Minimize [tex](x-16)^2+(y-6)^2+z^2[/tex] subject to [tex]z^2=x^2+y^2[/tex]. The Lagrangian would be
[tex]L(x,y,z,\lambda)=(x-16)^2+(y-6)+z^2+\lambda(z^2-x^2-y^2)[/tex]
and has partial derivatives
[tex]\begin{cases}L_x=2(x-16)-2\lambda x\\L_y=2(y-6)-2\lambda y\\L_z=2z+2\lambda z\\L_\lambda z^2-x^2-y^2\end{cases}[/tex]
Setting each partial derivative to 0, we have
[tex]\begin{cases}2(x-16)-2\lambda x=0\implies (1-\lambda)x=16\\2(y-6)-2\lambda y=0\implies(1-\lambda)y=6\\2z+2\lambda z=0\implies(1+\lambda)z=0\\z^2-x^2-y^2=0\implies z^2=x^2+y^2\end{cases}[/tex]
From the third equation, it follows that either [tex]\lambda=-1[/tex] or [tex]z=0[/tex]. In the second case, we arrive at a contradiction:
[tex]z^2=x^2+y^2=0\implies x=y=0[/tex]
since both [tex]x^2[/tex] and [tex]y^2[/tex] must be non-negative, yet this would mean e.g. [tex](1-\lambda)x=0=16[/tex]. So it must be that [tex]\lambda=-1[/tex].

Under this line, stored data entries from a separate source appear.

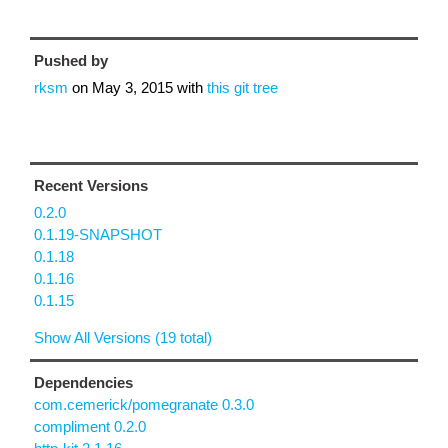
Pushed by
rksm
on
May 3, 2015
with
this git tree
Recent Versions
0.2.0
0.1.19-SNAPSHOT
0.1.18
0.1.16
0.1.15
Show All Versions (19 total)
Dependencies
com.cemerick/pomegranate 0.3.0
compliment 0.2.0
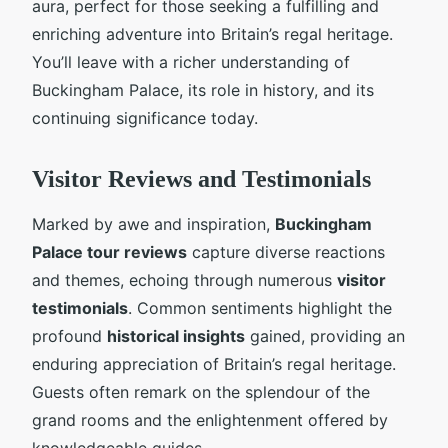
aura, perfect for those seeking a fulfilling and
enriching adventure into Britain’s regal heritage.
You’ll leave with a richer understanding of
Buckingham Palace, its role in history, and its
continuing significance today.
Visitor Reviews and Testimonials
Marked by awe and inspiration,
Buckingham
Palace tour reviews
capture diverse reactions
and themes, echoing through numerous
visitor
testimonials
. Common sentiments highlight the
profound
historical insights
gained, providing an
enduring appreciation of Britain’s regal heritage.
Guests often remark on the splendour of the
grand rooms and the enlightenment offered by
knowledgeable guides.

The first and second equations then tell us that
[tex](1-\lambda)x=2x=16\implies x=8[/tex]
[tex](1-\lambda)y=2y=6\implies y=3[/tex]
from which we obtain [tex]z^2=8^2+3^2=73\implies z=\pm\sqrt{73}[/tex].
Thus the points on the cone closest to (16, 6, 0) are [tex](8,3,\pm\sqrt{73})[/tex].